#### DATA SUPPLIED ####

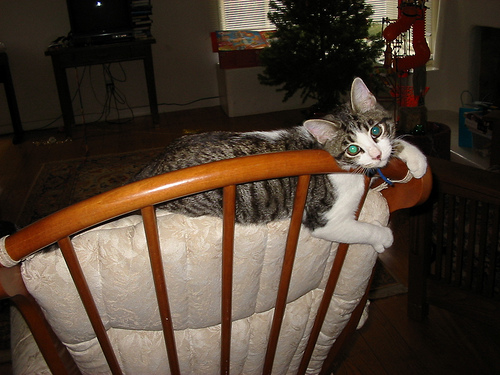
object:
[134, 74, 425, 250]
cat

####
#### DATA SUPPLIED ####

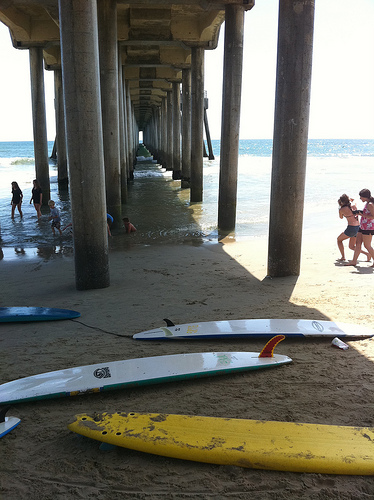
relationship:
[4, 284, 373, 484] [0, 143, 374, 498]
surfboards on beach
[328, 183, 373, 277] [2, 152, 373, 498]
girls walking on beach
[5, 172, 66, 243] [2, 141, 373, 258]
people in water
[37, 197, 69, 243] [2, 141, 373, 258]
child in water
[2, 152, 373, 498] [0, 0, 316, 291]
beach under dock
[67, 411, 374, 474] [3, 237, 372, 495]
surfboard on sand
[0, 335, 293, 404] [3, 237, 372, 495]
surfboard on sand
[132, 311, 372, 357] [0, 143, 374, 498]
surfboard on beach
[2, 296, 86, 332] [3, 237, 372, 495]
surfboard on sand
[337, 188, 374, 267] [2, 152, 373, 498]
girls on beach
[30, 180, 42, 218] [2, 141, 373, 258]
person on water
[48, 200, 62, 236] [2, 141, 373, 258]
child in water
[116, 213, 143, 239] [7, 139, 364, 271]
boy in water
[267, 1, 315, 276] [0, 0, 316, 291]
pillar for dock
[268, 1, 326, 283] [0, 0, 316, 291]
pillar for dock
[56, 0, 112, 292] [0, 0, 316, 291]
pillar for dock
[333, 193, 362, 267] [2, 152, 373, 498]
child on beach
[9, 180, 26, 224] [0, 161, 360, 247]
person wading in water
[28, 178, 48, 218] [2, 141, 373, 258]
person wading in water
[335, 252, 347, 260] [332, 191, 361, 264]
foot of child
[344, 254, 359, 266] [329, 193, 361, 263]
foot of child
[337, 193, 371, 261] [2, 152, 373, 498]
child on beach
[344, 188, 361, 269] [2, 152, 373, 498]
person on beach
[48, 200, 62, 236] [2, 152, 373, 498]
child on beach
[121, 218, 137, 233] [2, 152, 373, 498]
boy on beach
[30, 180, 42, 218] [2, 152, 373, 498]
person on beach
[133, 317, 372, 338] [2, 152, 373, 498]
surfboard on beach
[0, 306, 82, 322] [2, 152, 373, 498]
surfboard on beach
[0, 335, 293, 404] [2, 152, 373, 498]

####
#### DATA SUPPLIED ####

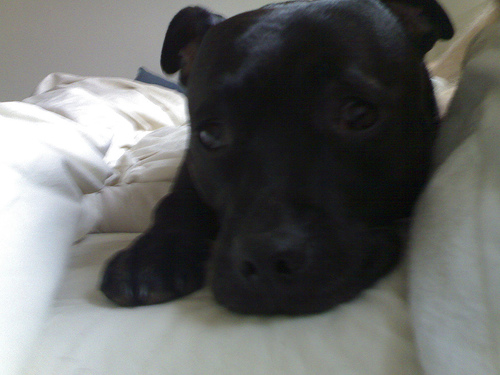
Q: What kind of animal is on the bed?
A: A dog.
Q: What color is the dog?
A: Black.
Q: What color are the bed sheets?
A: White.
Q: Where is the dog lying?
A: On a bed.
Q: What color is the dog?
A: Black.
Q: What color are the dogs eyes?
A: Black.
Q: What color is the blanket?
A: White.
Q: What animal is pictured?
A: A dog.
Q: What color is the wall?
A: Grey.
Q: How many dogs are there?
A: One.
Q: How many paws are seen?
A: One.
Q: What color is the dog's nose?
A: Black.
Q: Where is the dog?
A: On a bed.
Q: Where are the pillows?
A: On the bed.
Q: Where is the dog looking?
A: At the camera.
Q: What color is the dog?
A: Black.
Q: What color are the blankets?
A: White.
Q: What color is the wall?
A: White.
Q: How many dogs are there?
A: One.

####

PROBLEM TO WORK ON → Extract each line of the items above that contains the string "animal", matching case exactly.

SOLVED PROBLEM →
Q: What kind of animal is on the bed?
Q: What animal is pictured?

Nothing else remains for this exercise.